You manage to shoot in an 85% triangle, which he defends with a 100% counter, gets into side mount, and tries a 100% elbow-cup-armbar, which you try and counter at 85%. Can you see where this will end up?


You might not even know why this guy regularly out performs you.


The upside is that you only need to train this way for a hour at time, and only for a few times a week.


Sadly, I’m actually being over-generous regarding how little some people work during drill time. Being somewhat sidelined by Covid, I “attend” a lot of zoom classes. Although valuable in their way, they are nothing like real classes.

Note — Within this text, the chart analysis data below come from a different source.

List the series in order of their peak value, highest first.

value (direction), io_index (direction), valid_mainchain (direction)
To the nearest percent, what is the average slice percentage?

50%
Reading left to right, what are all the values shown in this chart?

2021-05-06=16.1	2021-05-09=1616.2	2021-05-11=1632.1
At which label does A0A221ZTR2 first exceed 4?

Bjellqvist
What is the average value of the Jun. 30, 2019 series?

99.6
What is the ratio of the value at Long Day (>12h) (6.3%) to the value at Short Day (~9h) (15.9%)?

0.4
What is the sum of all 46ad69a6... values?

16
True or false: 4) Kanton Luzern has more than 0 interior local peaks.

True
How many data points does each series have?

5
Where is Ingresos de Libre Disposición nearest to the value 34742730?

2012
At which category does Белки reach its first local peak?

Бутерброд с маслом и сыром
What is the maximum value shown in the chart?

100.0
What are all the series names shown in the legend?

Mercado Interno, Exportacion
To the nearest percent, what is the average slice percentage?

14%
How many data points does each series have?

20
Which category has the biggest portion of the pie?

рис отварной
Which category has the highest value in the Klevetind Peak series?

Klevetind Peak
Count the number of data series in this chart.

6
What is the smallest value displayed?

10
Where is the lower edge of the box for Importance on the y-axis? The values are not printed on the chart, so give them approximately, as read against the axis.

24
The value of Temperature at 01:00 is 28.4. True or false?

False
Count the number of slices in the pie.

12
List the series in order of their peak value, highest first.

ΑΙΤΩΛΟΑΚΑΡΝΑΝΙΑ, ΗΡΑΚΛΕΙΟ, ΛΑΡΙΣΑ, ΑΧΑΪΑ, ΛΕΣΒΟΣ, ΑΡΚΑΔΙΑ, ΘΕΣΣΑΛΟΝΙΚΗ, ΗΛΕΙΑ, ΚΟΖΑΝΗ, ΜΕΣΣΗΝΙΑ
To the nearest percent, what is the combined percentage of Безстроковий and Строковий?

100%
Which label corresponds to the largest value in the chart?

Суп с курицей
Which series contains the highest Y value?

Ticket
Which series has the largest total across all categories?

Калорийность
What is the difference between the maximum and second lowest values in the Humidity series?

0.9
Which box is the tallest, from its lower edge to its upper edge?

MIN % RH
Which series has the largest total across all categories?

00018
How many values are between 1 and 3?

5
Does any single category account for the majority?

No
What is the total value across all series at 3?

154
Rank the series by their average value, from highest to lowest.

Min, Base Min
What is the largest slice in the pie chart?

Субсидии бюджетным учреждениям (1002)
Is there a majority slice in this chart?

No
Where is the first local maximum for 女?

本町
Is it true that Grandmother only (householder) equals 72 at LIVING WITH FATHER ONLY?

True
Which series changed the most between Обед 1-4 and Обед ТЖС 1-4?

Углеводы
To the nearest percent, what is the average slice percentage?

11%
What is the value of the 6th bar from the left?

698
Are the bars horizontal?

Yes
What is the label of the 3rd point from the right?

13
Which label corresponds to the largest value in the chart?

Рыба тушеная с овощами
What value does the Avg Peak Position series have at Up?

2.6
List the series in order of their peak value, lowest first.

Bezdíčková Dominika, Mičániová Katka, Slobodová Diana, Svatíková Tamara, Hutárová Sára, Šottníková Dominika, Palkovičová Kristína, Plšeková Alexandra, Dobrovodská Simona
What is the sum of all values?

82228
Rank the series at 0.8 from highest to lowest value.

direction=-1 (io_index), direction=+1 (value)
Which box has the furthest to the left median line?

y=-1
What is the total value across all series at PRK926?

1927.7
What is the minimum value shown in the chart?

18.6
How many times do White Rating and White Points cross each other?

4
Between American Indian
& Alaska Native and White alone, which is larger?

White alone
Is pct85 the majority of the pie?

One interesting side effect is that I get to spy on people when the instructor has live-class members go off to drill. Some use every moment, but many don’t do much at all. Some immediately go into play mode without doing the actual technique they were just shown at all.


Can’t live without play? After the regular class there is always about a half-hour more available mat time. This is pretty open. Some folks drill or experiment, but most roll.


These rolls can be fast and intense, or mellow and flowing. This is the play built into Jiu-Jitsu.


Is it so very hard maintaining the best focus and work habits that you can during class? I could see how it might be if it were part of a long, drawn-out type of school day. What I am asking is quite an intense brain workout, but it isn’t a day-long activity.


The classes are short and sweet, and chock-full of learning opportunities.